--- START ---

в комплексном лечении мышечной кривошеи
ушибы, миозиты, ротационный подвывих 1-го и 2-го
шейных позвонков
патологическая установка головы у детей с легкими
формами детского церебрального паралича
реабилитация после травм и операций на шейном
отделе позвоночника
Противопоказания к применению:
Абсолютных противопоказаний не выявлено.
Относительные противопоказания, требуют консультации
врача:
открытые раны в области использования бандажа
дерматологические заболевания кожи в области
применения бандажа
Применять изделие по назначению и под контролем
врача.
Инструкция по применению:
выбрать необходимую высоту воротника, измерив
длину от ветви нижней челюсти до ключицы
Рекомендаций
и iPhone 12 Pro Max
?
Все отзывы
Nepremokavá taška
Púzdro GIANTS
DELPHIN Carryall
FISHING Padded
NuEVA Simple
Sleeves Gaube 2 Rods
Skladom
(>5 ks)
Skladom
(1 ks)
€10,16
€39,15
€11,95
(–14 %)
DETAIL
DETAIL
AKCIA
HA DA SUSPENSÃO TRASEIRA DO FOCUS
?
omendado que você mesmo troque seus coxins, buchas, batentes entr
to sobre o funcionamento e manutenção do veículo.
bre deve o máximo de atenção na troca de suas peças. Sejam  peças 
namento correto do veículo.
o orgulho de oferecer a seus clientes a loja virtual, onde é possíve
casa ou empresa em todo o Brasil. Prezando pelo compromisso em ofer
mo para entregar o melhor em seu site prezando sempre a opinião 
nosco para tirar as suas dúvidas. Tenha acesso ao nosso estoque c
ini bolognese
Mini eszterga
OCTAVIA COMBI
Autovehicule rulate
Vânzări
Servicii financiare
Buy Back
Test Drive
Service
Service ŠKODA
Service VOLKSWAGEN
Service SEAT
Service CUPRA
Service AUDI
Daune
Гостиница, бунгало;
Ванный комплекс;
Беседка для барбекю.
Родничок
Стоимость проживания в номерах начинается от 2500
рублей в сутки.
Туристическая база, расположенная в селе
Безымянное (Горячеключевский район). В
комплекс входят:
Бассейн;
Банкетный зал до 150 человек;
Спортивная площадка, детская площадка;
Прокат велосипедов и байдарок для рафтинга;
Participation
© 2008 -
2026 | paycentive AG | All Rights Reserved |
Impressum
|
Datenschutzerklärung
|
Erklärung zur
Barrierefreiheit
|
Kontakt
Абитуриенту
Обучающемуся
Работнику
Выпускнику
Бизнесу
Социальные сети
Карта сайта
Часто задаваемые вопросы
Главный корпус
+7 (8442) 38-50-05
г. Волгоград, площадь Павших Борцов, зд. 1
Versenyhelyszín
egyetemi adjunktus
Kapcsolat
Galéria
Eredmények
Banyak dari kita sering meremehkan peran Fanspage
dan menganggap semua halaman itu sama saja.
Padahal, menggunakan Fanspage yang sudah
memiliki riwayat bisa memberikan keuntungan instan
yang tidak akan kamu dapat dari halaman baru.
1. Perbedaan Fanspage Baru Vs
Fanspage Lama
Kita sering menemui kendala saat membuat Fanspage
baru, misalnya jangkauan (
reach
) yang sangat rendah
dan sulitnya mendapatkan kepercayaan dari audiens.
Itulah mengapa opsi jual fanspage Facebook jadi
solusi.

--- END ---

- [Description of the task]:
Identify every line in the listing that contains the word "области", and copy each of those lines in full.

- [Task result]:
открытые раны в области использования бандажа
дерматологические заболевания кожи в области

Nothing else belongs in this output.